I could see the shape of her, the curve of her body under the T-shirt. I knew I should stay back, but suddenly, all I wanted was to touch her. I crossed the kitchen and stood next to her so at least we wouldn’t be shouting our secrets at each other across a room. Her mouth was set in a hard, cynical smile, and nothing good could come of it. Her hair smelled like grapefruit and something light and fluttery that seemed out of place on her, but it was nice.
“What are you supposed to be?” I asked, reaching over to flick one of her antennae.
“Oh, I don’t know—I’m a robotic praying mantis. I’m a Martian. I’m aluminum foil. What are you supposed to be?”
I set down my beer and pressed my hands flat on the counter. I’m not me—I’m someone else.
I’m a normal, ordinary person, born to a normal, biological family, with brown eyes and fingernails that don’t turn blue just because the cafeteria ladies used steel trays for the french fries instead of aluminum.
But I didn’t say anything. Her eyes were hard and mysterious. She reached for Danny’s failed drink without looking away from my face.
I dropped my chin and watched the floor. “Stop looking at me like that.”
“Like what?”
Like I’m stupid and pathetic and you hate me?
I shrugged. “I don’t know.

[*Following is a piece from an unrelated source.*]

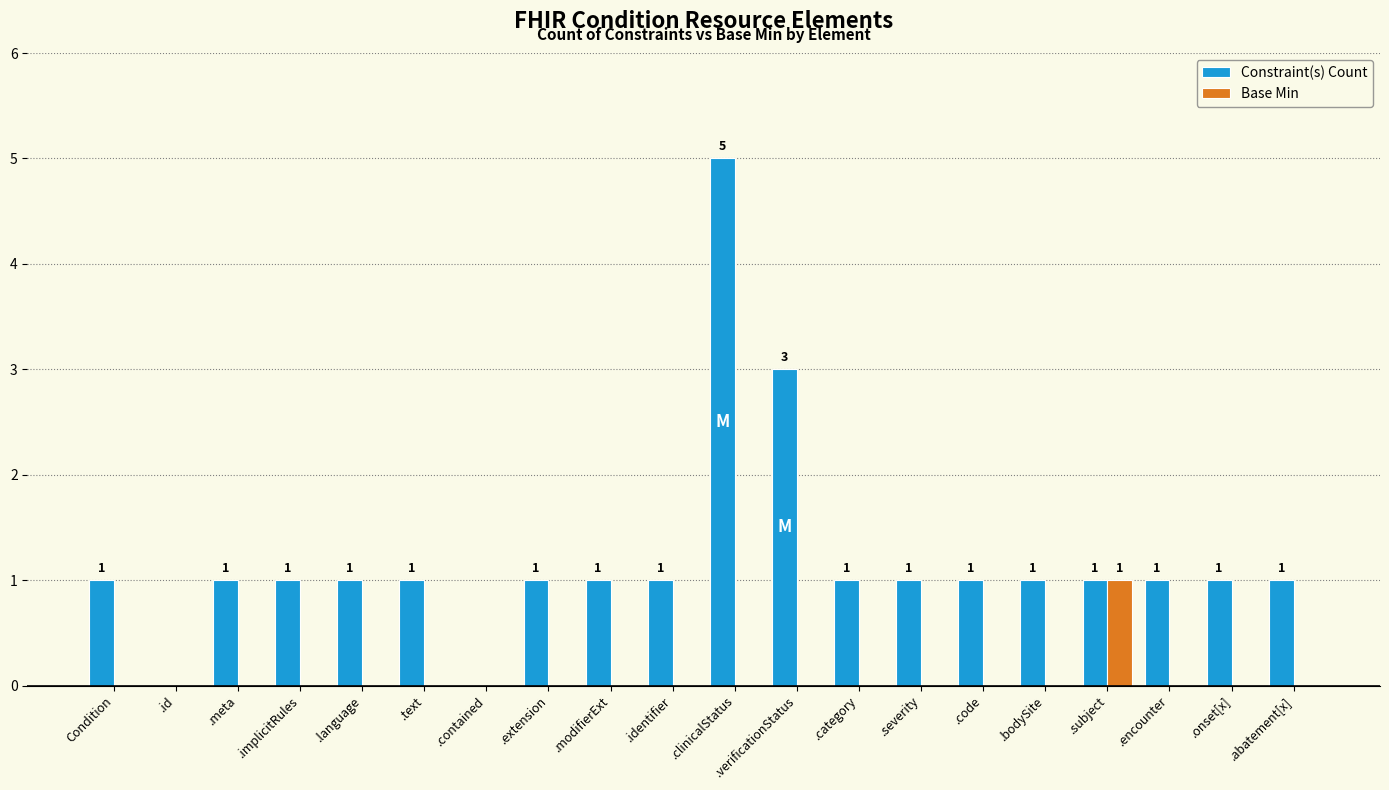

What is the total value across all series at .language?

1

Nothing.” I glanced up and gave her a helpless look. “Just, what are you even doing here?”
There was a fast, pop-y track playing on the stereo—you know the one—how everything will be all right and you just have to be yourself and try your hardest and it’ll work out and all that other bullshit. In the next room, girls were dancing together, singing along.
“The amazing thing about this song,” Tate said, in a voice that sounded aggressively cheerful, like she wasn’t changing the subject completely. “The amazing thing about this song is that it contains absolutely no irony.”